* [Aim of the exercise]
Update the records by replacing "customs" with "border" wherever it occurs, and keep every other word as it stands.

START Task material

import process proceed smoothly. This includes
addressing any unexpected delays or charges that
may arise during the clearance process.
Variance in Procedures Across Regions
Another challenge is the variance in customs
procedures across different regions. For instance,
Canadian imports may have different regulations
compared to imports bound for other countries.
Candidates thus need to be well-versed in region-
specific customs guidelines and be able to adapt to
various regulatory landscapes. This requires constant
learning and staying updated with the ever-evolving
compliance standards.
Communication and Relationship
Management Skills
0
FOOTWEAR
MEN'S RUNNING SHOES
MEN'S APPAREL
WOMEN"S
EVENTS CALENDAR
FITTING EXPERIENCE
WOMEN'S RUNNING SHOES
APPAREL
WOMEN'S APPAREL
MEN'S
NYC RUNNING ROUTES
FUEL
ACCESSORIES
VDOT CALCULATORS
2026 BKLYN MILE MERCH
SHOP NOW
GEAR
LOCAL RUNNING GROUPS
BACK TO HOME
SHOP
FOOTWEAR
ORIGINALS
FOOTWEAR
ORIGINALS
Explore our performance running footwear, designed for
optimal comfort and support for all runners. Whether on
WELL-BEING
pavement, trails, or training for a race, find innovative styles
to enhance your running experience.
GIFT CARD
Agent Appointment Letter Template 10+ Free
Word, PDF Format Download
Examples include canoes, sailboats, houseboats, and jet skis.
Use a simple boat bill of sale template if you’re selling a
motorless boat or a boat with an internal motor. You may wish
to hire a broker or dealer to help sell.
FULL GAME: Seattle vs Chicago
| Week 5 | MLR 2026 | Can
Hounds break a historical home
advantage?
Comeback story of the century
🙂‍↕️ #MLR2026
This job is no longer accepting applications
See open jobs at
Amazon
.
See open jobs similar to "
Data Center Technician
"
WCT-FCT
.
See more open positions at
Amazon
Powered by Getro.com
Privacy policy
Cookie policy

END Task material

* [Solution to this exercise]
import process proceed smoothly. This includes
addressing any unexpected delays or charges that
may arise during the clearance process.
Variance in Procedures Across Regions
Another challenge is the variance in border
procedures across different regions. For instance,
Canadian imports may have different regulations
compared to imports bound for other countries.
Candidates thus need to be well-versed in region-
specific border guidelines and be able to adapt to
various regulatory landscapes. This requires constant
learning and staying updated with the ever-evolving
compliance standards.
Communication and Relationship
Management Skills
0
FOOTWEAR
MEN'S RUNNING SHOES
MEN'S APPAREL
WOMEN"S
EVENTS CALENDAR
FITTING EXPERIENCE
WOMEN'S RUNNING SHOES
APPAREL
WOMEN'S APPAREL
MEN'S
NYC RUNNING ROUTES
FUEL
ACCESSORIES
VDOT CALCULATORS
2026 BKLYN MILE MERCH
SHOP NOW
GEAR
LOCAL RUNNING GROUPS
BACK TO HOME
SHOP
FOOTWEAR
ORIGINALS
FOOTWEAR
ORIGINALS
Explore our performance running footwear, designed for
optimal comfort and support for all runners. Whether on
WELL-BEING
pavement, trails, or training for a race, find innovative styles
to enhance your running experience.
GIFT CARD
Agent Appointment Letter Template 10+ Free
Word, PDF Format Download
Examples include canoes, sailboats, houseboats, and jet skis.
Use a simple boat bill of sale template if you’re selling a
motorless boat or a boat with an internal motor. You may wish
to hire a broker or dealer to help sell.
FULL GAME: Seattle vs Chicago
| Week 5 | MLR 2026 | Can
Hounds break a historical home
advantage?
Comeback story of the century
🙂‍↕️ #MLR2026
This job is no longer accepting applications
See open jobs at
Amazon
.
See open jobs similar to "
Data Center Technician
"
WCT-FCT
.
See more open positions at
Amazon
Powered by Getro.com
Privacy policy
Cookie policy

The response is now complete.